Hydraulic performance of the rotational damping sprinkler: Analysis of the force acting on diffuser tooth I

Abstract

AbstractImproving water distribution uniformity is crucial for the development of high‐performance irrigation sprinklers, and the diffuser's tooth length greatly influences water distribution. Five diffusers with varying tooth I lengths were designed and researched. The expressions for the force acting on tooth I, the hydraulic performance of the sprinkler and the combination uniformity were obtained analytically and experimentally. The results showed that the tooth I force is affected by the working pressure, the ratio between the plate outlet area and the riser pipe flow area, tooth width, entry water depth, trajectory angle and tooth I slope surface angle.
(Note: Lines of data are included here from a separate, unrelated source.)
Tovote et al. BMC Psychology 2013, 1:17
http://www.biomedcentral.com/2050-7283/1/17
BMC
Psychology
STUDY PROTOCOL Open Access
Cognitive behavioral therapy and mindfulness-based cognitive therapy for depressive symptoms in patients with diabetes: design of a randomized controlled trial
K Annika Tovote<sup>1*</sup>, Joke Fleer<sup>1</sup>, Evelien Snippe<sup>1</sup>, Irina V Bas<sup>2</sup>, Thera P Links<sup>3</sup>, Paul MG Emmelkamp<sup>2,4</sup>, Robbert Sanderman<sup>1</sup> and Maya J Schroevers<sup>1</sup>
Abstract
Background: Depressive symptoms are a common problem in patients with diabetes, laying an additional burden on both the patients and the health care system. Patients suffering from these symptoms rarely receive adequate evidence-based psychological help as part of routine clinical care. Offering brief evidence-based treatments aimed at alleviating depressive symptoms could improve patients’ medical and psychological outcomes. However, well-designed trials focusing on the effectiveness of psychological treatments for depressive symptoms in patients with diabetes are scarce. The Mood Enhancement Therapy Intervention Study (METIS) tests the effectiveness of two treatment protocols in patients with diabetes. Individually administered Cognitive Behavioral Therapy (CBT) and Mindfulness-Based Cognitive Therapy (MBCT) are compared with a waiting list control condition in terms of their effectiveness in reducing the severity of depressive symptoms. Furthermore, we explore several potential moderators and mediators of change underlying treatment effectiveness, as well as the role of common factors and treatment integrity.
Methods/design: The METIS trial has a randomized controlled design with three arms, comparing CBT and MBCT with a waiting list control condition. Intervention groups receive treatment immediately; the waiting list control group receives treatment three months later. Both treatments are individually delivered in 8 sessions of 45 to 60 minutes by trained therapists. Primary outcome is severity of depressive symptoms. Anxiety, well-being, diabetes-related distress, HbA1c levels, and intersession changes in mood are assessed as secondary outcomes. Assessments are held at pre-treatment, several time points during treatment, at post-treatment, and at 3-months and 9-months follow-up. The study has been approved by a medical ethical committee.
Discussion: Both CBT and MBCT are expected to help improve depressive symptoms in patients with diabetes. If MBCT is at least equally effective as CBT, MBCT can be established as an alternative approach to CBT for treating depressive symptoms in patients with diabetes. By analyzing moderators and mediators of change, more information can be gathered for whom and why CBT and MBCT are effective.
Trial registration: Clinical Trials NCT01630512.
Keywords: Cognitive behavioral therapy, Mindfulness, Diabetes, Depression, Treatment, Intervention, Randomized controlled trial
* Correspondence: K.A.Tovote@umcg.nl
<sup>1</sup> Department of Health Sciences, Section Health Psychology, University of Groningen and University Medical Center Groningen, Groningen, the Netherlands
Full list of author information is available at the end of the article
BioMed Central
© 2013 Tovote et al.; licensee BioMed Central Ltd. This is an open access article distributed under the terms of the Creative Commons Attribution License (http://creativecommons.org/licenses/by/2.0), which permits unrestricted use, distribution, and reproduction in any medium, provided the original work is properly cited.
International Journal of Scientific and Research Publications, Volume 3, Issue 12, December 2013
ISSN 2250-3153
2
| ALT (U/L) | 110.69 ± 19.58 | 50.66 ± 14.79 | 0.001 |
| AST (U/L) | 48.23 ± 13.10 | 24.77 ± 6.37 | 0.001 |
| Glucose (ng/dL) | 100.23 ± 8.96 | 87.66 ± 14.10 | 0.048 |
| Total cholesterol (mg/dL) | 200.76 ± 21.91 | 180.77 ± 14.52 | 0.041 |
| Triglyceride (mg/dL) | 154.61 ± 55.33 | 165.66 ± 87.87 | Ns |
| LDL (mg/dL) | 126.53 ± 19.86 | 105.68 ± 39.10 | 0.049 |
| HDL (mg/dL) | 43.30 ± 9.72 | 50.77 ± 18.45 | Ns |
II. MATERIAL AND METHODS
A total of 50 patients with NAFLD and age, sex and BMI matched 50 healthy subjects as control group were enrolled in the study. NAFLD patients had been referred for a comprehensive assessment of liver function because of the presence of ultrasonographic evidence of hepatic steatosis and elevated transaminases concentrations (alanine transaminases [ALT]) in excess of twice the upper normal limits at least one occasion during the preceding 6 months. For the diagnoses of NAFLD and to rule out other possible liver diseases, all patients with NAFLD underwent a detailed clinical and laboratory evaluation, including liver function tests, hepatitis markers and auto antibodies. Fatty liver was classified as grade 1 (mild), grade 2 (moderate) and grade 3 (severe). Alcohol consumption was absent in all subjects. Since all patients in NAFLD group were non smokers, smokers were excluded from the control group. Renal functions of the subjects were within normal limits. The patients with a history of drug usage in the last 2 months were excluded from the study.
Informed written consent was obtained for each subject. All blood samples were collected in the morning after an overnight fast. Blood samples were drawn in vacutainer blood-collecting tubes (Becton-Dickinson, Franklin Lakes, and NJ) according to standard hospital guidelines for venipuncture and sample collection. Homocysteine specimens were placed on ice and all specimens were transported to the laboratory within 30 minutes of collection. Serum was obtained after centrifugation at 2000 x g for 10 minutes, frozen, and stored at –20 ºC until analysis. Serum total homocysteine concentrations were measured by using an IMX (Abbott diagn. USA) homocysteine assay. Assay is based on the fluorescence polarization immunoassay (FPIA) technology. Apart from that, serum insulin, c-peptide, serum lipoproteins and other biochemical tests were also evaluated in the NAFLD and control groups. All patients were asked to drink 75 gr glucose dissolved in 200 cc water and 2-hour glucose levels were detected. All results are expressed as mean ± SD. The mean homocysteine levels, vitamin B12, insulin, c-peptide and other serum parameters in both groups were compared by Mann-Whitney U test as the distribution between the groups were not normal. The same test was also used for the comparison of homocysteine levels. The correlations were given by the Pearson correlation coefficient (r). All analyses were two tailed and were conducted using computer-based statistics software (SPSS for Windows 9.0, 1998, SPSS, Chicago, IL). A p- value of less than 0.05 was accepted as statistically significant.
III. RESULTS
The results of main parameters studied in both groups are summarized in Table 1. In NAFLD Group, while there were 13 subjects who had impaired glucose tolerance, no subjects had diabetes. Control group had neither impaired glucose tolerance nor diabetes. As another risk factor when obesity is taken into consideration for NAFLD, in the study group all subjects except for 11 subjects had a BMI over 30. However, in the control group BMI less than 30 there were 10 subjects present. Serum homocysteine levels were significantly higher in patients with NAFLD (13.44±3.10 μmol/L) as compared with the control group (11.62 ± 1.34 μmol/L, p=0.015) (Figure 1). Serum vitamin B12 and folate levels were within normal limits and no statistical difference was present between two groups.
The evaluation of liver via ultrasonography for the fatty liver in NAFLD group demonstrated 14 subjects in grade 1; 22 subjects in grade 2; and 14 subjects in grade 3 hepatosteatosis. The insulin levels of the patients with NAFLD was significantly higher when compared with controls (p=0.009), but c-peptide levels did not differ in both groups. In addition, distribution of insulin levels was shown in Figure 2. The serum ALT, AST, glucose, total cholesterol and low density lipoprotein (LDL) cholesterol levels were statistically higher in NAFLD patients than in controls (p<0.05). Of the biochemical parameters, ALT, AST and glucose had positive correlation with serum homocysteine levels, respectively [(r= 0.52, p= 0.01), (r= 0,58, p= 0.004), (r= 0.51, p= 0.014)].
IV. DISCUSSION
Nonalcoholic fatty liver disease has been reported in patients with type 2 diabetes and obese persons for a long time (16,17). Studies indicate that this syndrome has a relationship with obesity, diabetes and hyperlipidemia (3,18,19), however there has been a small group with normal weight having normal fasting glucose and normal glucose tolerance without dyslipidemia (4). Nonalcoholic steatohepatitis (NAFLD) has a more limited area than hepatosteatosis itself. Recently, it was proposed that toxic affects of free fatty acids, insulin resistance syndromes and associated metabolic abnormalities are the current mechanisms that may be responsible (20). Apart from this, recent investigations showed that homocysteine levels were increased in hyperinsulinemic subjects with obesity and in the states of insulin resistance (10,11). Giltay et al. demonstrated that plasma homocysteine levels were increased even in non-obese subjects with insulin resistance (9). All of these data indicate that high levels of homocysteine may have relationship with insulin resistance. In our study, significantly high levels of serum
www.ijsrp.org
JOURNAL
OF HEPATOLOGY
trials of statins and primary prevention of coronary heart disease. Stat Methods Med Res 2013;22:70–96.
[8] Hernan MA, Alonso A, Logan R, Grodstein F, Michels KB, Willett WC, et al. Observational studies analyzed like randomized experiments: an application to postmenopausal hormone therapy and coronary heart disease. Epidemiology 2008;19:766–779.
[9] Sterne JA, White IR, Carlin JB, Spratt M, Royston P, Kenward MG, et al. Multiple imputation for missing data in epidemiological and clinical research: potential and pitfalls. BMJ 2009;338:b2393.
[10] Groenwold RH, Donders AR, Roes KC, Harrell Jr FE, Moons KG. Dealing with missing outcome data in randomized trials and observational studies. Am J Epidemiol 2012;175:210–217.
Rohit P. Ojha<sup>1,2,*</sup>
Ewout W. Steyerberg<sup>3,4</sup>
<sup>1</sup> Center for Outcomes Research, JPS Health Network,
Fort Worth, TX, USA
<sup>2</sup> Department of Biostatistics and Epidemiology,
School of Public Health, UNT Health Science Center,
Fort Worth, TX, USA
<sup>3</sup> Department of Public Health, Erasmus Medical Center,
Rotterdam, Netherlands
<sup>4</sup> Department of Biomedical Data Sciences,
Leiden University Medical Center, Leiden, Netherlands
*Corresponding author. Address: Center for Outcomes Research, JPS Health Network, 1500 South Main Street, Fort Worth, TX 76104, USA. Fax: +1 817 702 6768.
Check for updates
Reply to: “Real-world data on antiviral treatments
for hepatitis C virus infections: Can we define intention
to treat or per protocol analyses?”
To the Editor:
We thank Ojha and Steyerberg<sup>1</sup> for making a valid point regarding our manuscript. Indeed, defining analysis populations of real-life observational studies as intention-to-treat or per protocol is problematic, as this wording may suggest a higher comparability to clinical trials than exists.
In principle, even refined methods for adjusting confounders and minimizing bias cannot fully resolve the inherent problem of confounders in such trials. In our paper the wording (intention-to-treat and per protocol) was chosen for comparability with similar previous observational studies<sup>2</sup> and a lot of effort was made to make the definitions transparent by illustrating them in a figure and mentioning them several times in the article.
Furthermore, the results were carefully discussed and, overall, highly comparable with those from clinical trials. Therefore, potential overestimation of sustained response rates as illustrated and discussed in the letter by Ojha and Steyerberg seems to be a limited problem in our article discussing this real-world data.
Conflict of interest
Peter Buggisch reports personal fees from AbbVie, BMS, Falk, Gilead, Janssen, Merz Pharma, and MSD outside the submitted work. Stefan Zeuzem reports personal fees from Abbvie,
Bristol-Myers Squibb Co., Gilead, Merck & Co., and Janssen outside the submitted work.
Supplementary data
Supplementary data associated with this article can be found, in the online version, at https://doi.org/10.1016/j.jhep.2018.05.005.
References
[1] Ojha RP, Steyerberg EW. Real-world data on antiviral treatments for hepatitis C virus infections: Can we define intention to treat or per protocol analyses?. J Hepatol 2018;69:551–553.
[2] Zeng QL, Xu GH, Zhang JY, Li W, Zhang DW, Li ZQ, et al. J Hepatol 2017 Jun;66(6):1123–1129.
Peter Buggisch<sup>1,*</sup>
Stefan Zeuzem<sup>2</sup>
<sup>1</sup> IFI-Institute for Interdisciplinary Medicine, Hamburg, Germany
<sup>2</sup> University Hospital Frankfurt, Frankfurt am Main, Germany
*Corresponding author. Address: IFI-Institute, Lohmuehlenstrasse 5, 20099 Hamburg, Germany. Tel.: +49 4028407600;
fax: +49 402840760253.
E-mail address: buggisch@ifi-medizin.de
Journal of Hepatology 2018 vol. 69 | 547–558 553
Moreover, the components of the tooth I force acting in the vertical, radial and circumferential directions increase with the tooth I length and working pressure. The necessary condition for normal diffuser operation is that the force in the aforementioned three directions should be greater than 0.37, 0.57 and 0.28 N, respectively. Furthermore, when the working pressure is increased by 50 kPa, hereby reducing the rotation time by 10 min and the tooth I length by 1 mm, its water distribution and combination uniformity are optimal. This study provides a basis for designing and operating diffusers and improving sprinkler hydraulic performance.